Dugaan pungutan ketiga terjadi dalam kegiatan pembinaan penyusunan CV dan deskripsi diri sertifikasi dosen tahun 2024. Sekitar 379 dosen disebut dikenai biaya Rp800 ribu per orang, dengan total nilai mencapai Rp303,2 juta.

Wiwit menilai seluruh pungutan itu tidak memiliki dasar hukum yang jelas.
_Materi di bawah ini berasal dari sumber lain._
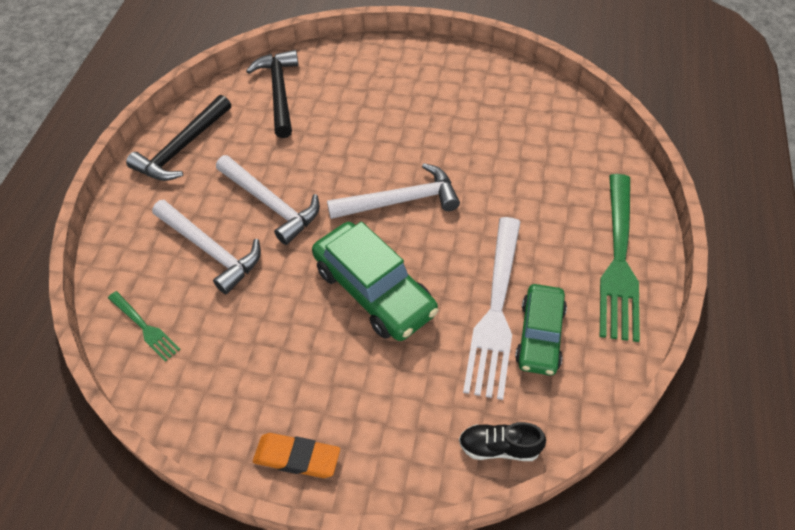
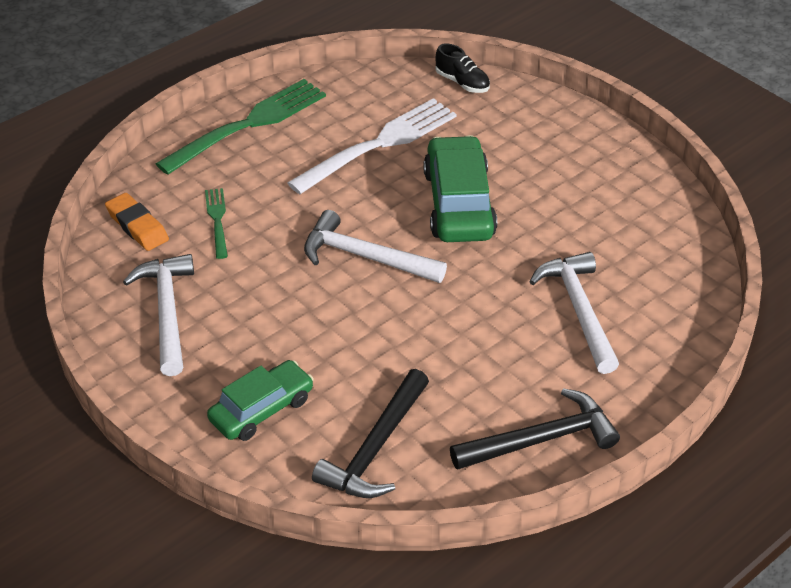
camera: 145 degrees left, 10 degrees down
(145, 327) = (677, 278): green fork -> green fork (217, 220)
(271, 204) = (489, 321): white hammer -> white hammer (167, 312)
(297, 457) = (604, 141): orange eraser -> orange eraser (137, 226)
(540, 335) = (365, 116): green car -> green car (262, 409)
Menurutnya, KOPERTAIS bukan Badan Layanan Umum (BLU) maupun lembaga pemungut Penerimaan Negara Bukan Pajak (PNBP).

“Praktik pungutan liar di lingkungan pendidikan tinggi keagamaan tidak hanya merugikan dunia pendidikan, tetapi juga mencederai integritas lembaga negara,” ujarnya.

FKI-1 mendesak Kejati Jatim segera menyelidiki aliran dana, memanggil pihak-pihak terkait, dan melakukan audit investigatif secara menyeluruh.

Hingga berita ini ditulis, pihak UIN Sunan Ampel Surabaya dan KOPERTAIS Wilayah IV Jawa Timur belum memberikan tanggapan resmi atas laporan tersebut.